Харбанс настораживается.

— Хочешь, я расскажу тебе все-все по порядку? — спрашивает Нилима.

— Надеюсь, ты ничего не пропустишь? — откликается Харбанс.

— Ну вот, я уже сказала тебе, что сама заставила этого человека остаться со мной. Он во всех отношениях заурядная личность. Когда ты увидишь его, то, пожалуй, даже удивишься, что я имела дело с таким тупицей. Он и в самом деле ужасно глуп, тут нет сомнений. Но меня привлекли в нем его искренность и простота. Он с покорностью раба кидался исполнять любое мое желание. И мне это очень, очень нравилось. Я думала: вот кто ценит меня по-настоящему!..

— Так, значит, ты с ним…

Харбанс начинает нервно покусывать губы.

— Я же обещала рассказать тебе все и ни в чем не погрешить против истины. — Нилима подпирает голову ладонями, она говорит как обвиняемая на допросе. — Мне хотелось попробовать освободиться от тебя и самой обрести свободу. Я решила тебе изменить, чтобы эта измена стала поводом для нашего отчуждения. Но я не смогла это сделать.

Силы ее слабеют, она ищет поддержки и снова пытается спрятать лицо на груди Харбанса. Но не находит желанной опоры — Харбанс резко поднимается и садится в постели.

— Почему ты ушел? — спрашивает она. — Ты не веришь мне?

— Нет, просто так, — отвечает он, — продолжай.

— Кажется, ты мне не веришь…

— Тебе только кажется! Ну, продолжай же.

— Я уже все сказала. Мы гуляли с ним — по Лувру, по набережной Сены… Мне хотелось забыться, я искала какого-то опьянения.
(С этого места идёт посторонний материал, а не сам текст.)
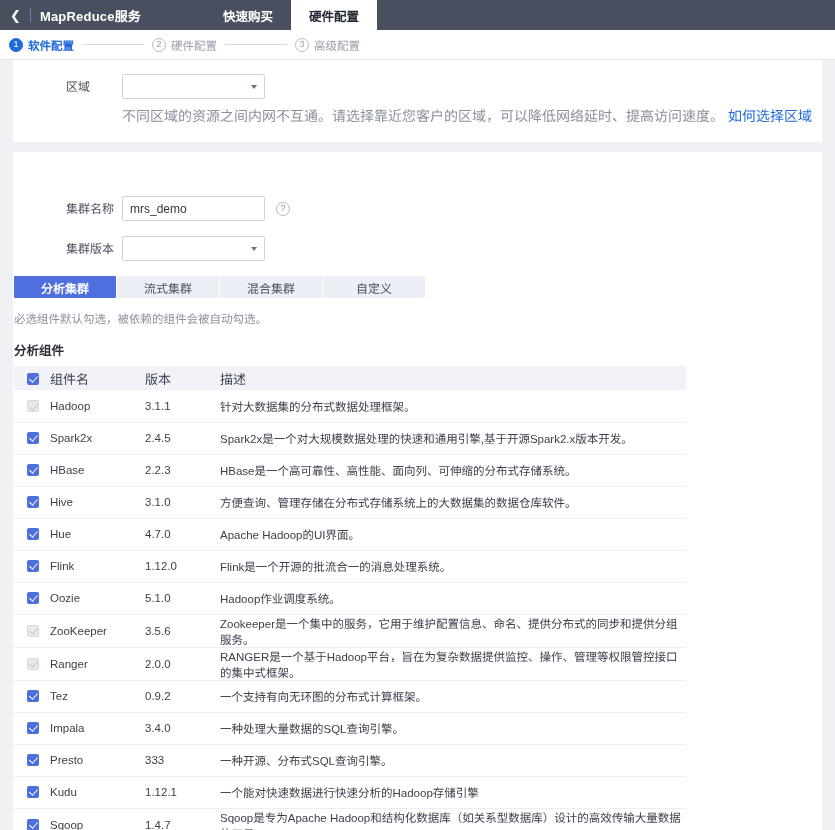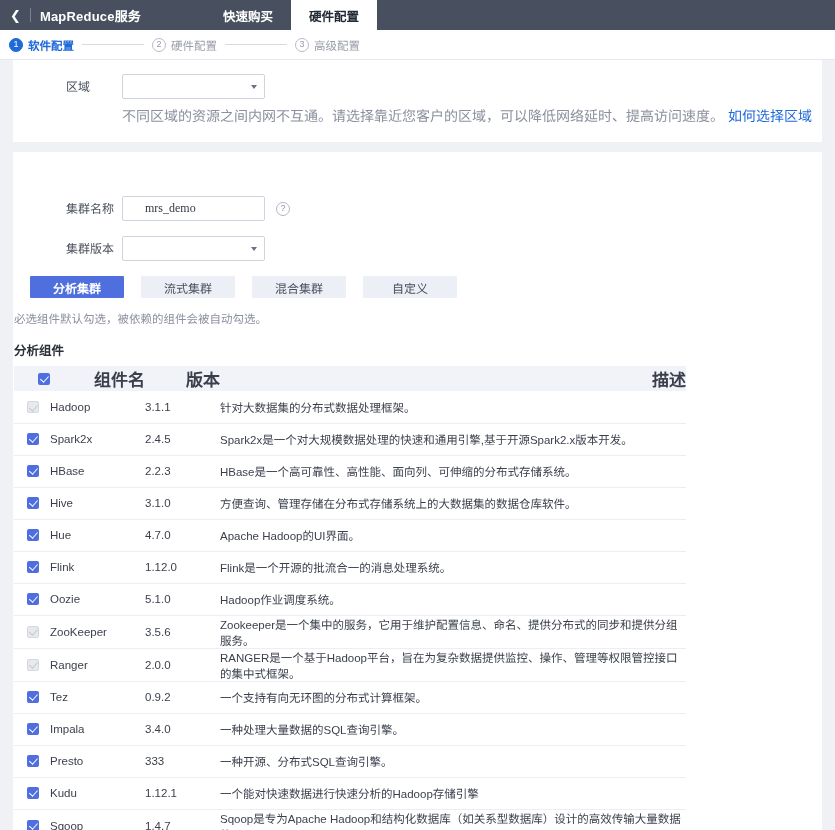--- a/index.html
+++ b/index.html
@@ -145,22 +145,22 @@
     border-right: 3.5px solid transparent;
     border-top: 4px solid #6b7184;
   }
   .text-input {
     width: 143px; height: 25px;
     border: 1px solid #cfd3de;
     border-radius: 2px;
     background: #ffffff;
     font-size: 12px;
     color: #333840;
-    padding: 0 22px;
-    font-family: Liberation Serif, serif;
+    padding: 0 7px;
+    font-family: Liberation Sans, sans-serif;
     outline: none;
   }
   .hint {
     font-size: 14px;
     color: #8b909e;
     margin-top: 9px;
     line-height: 16px;
   }
   .hint a { color: #1f69d8; text-decoration: none; cursor: pointer; }
 
@@ -175,29 +175,28 @@
     line-height: 1;
     margin-left: 11px;
     vertical-align: middle;
     cursor: pointer;
   }
   .field-inline { display: flex; align-items: center; }
 
   
   .segmented { display: flex; }
   .seg {
-    width: 94px; height: 22px;
+    width: 102px; height: 22px;
     display: flex; align-items: center; justify-content: center;
     font-size: 12px;
     background: #edeff6;
     color: #4a4f5c;
     cursor: pointer;
     margin-right: 1px;
     border-radius: 1px;
-    margin-left: 16px;
   }
   .seg.active {
     background: #4f6fdf;
     color: #ffffff;
     font-weight: 700;
   }
 
   .note {
     font-size: 11.5px;
     color: #8b909e;
@@ -214,21 +213,21 @@
   .tbl { width: 672px; border-collapse: collapse; table-layout: fixed; }
   .tbl th, .tbl td {
     text-align: left;
     font-weight: normal;
     font-size: 11.5px;
     color: #3a3f4b;
     padding: 0;
     vertical-align: middle;
   }
   .tbl thead tr { background: #f2f3f9; height: 24px; }
-  .tbl thead th { font-weight: 700; font-size: 17px; color: #3a3f4b; text-align: right; }
+  .tbl thead th { font-weight: 400; font-size: 13px; color: #3a3f4b; }
   .tbl tbody tr {
     height: 32px;
     border-bottom: 1px solid #eceef4;
     background: #ffffff;
   }
   .col-cb { width: 36px; padding-left: 13px !important; }
   .col-name { width: 95px; }
   .col-ver { width: 75px; }
   .col-desc { width: 466px; }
Но я не была вольна над собой, я это чувствовала. При всем желании я ничего не могла с собой поделать. И вот, когда он наконец поверил, что настало время получить от меня то, на что он надеялся, я отстранила его от себя. Тогда-то я и дала тебе телеграмму, в которой просила выслать мне билет на самолет и десять фунтов стерлингов, хотя и знала, что у тебя нет таких денег. Мне нужно было знать, насколько ты нуждаешься во мне, готов ли ты ради меня выдержать такое неожиданное испытание. Когда пришел твой перевод — три фунта, у меня дрогнуло сердце. Я решила не возвращаться к тебе. Но какая-то сила заставила меня немедленно отправиться в аэропорт. Даже оказалось свободным место в самолете, будто кто-то заранее позаботился о моем возвращении к тебе. Когда я поднялась по трапу в самолет и заняла свое кресло, мне окончательно стало ясно, что расстаться с тобой и жить от тебя вдали я не в силах… Банс, ляг, пожалуйста. Не нужно сидеть. Мне это не нравится…

Но он не ложится, напротив — совсем вылезает из постели. От холода зубы его выбивают противную дрожь.

— Куда ты? — спрашивает Нилима.

— Никуда. Сейчас приду.

Он выходит на балкон. По-прежнему сыплется с неба туманная изморозь. Тот же мрак. Жгучими иглами колет тело сырая стужа. Он втаскивает с балкона мокрый стул, обтирает его и садится.

— Банс!

— Спи. Я лягу позже.

— Зачем ты сидишь там, в такой холод?

— Я сказал тебе, не хочется спать.

Нилима тоже встает с постели, подходит к нему.

— Банс, ты должен мне сказать…

— Что?

— Если ты считаешь, что мне лучше было бы совсем остаться там, я и сейчас…

— Ты можешь сделать мне одно одолжение?

— Какое?

— Прекрати этот разговор и постарайся уснуть.

Нилима опускается перед ним на корточки и кладет голову ему на колени.

— Банс, завтра же утром я уеду отсюда… На несколько мгновений ее глаза встречаются с блуждающими в туманном мраке глазами Харбанса. — Ну, скажи, мне лучше уехать?..

Веки Харбанса то закрываются, то открываются.

— Ты сама этого хочешь?..

— Если бы хотела, не вернулась бы…

Взгляд Харбанса снова блуждает где-то в тумане.

— Скажи, мне уехать? — спрашивает Нилима.

Харбанс прячет лицо в ладони.

— Ты рассказала мне не все, — говорит он.

— Нет, я рассказала тебе все.

— Все-все?

— Если бы я захотела, могла бы и ничего не рассказывать. Но я знала, что иначе нельзя. Я ничего не смогла от тебя утаить. Я рассказала все, и вот потому ты теперь…

— Ты все-все мне рассказала?

Остро уязвленная его недоверием, она отшатывается от него и поднимается в полный рост.

— Мне следовало бы знать, что ты не поверишь.

Харбанс смотрит на нее таким взглядом, будто она вот-вот покинет его.

— Почему ты встала?

— Ты же сам сказал, что тебе нужно побыть одному.

— Нет, я должен сейчас же поговорить с тобой.

Нилима снова опускается на корточки. Черты ее лица едва угадываются в ночной тьме, лишь глаза видны ясно и отчетливо. Харбанс столь пристально вглядывается в них, словно перед ним два живых существа и ему предстоит рассмотреть под микроскопом их едва уловимые движения.